I would suggest using MoviePy and a variation of this 30 lines of code which does the reverse for video files, (detecting high levels of sound to extract and splice video files to get the highlights of football/soccer matches).
The changes necessary would be to:
- use
AudioFileClip
rather than VideoFileClip
.
- Look for pauses, (lows), rather than peaks in the sound levels.
- Split from the end of the pause to the start of the next rather than from just before the start to just after the end of the high.
- Save each split to a different filename rather than concatenating.

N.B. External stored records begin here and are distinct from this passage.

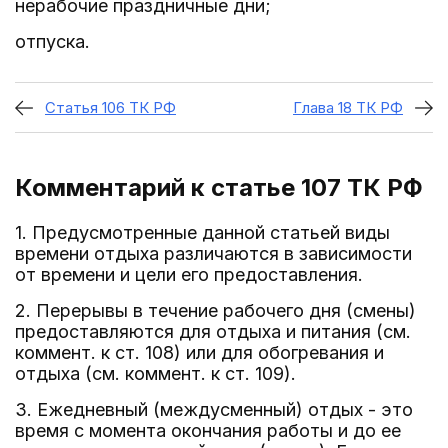
нерабочие праздничные дни;
отпуска.
Статья 106 ТК РФ
Глава 18 ТК РФ
Комментарий к статье 107
ТК РФ
1. Предусмотренные данной статьей виды
времени отдыха различаются в зависимости
от времени и цели его предоставления.
2. Перерывы в течение рабочего дня (смены)
предоставляются для отдыха и питания (см.
коммент. к ст. 108) или для обогревания и
отдыха (см. коммент. к ст. 109).
3. Ежедневный (междусменный) отдых - это
время с момента окончания работы и до ее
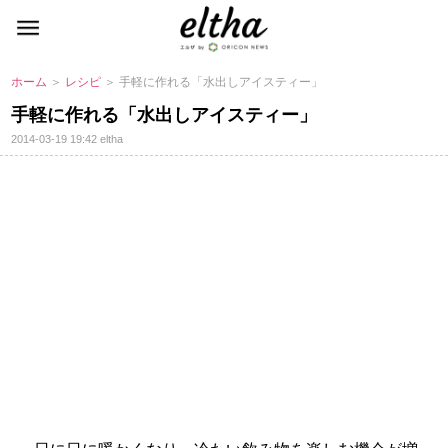
ホーム
＞
レシピ
＞ 手軽に作れる「水出しアイスティー」
手軽に作れる「水出しアイスティー」
2014-03-19 19:42
eltha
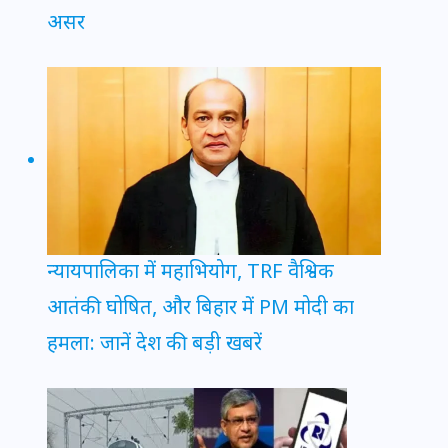
असर
न्यायपालिका में महाभियोग, TRF वैश्विक
आतंकी घोषित, और बिहार में PM मोदी का
हमला: जानें देश की बड़ी खबरें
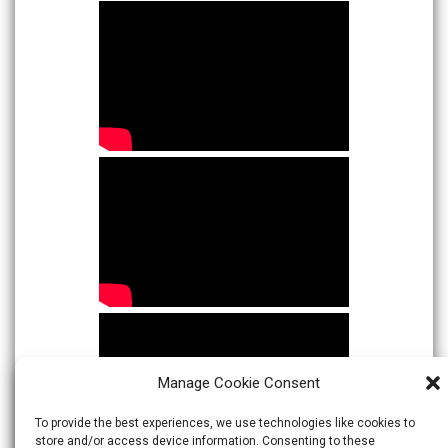
Manage Cookie Consent
To provide the best experiences, we use technologies like cookies to
store and/or access device information. Consenting to these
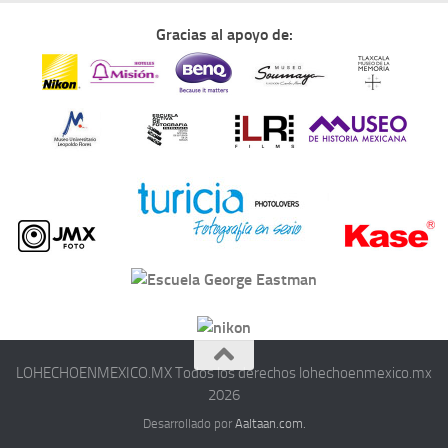
Gracias al apoyo de:
LOHECHOENMEXICO.MX Todos los derechos lohechoenmexico.mx
2026
Desarrollado por
Aaltaan.com.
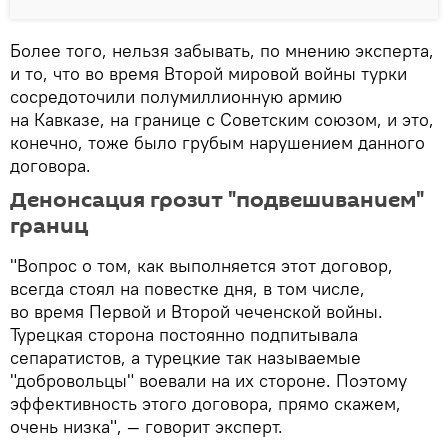
Более того, нельзя забывать, по мнению эксперта,
и то, что во время Второй мировой войны турки
сосредоточили полумиллионную армию
на Кавказе, на границе с Советским союзом, и это,
конечно, тоже было грубым нарушением данного
договора.
Денонсация грозит "подвешиванием"
границ
"Вопрос о том, как выполняется этот договор,
всегда стоял на повестке дня, в том числе,
во время Первой и Второй чеченской войны.
Турецкая сторона постоянно подпитывала
сепаратистов, а турецкие так называемые
"добровольцы" воевали на их стороне. Поэтому
эффективность этого договора, прямо скажем,
очень низка", — говорит эксперт.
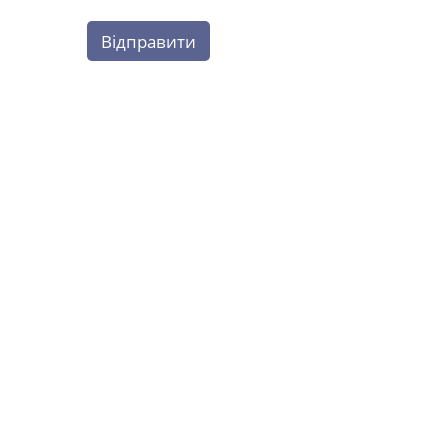
Відправити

- Add a threshold for the lengths of the pauses.
This solution uses:
- Python Needs to be installed first
- MoviePy - Installed with pip install MoviePy this also installs the following python libraries, if missing:
- Numpy - Windows users may need to manually download and installed from here.
- decorator
- imageio
- Pillow
- olefile (Windows only requirement for Pillow)
- tqdm
- FFMPEG - Automatically installed by MoviePy on first run if not found.
All of the items mentioned above are:
- Free, Gratis & Open Source
- Cross Platform (with the exception of
olefile
which is not required on non-Windows machines)
- Permissively licenced.
- Compact (the downloads for the above, in order & on my machine, are 30 MB, 18 MB (including dependencies) & 48 MB)
To actually detect sentence ending rather than pauses would require a much more complex approach involving speech to text conversion, natural language parsing, etc. but if you were using video with subtitles as an input you could simply detect the full stops in the subtitle file to get the timestamps and extract the audio between those timestamps.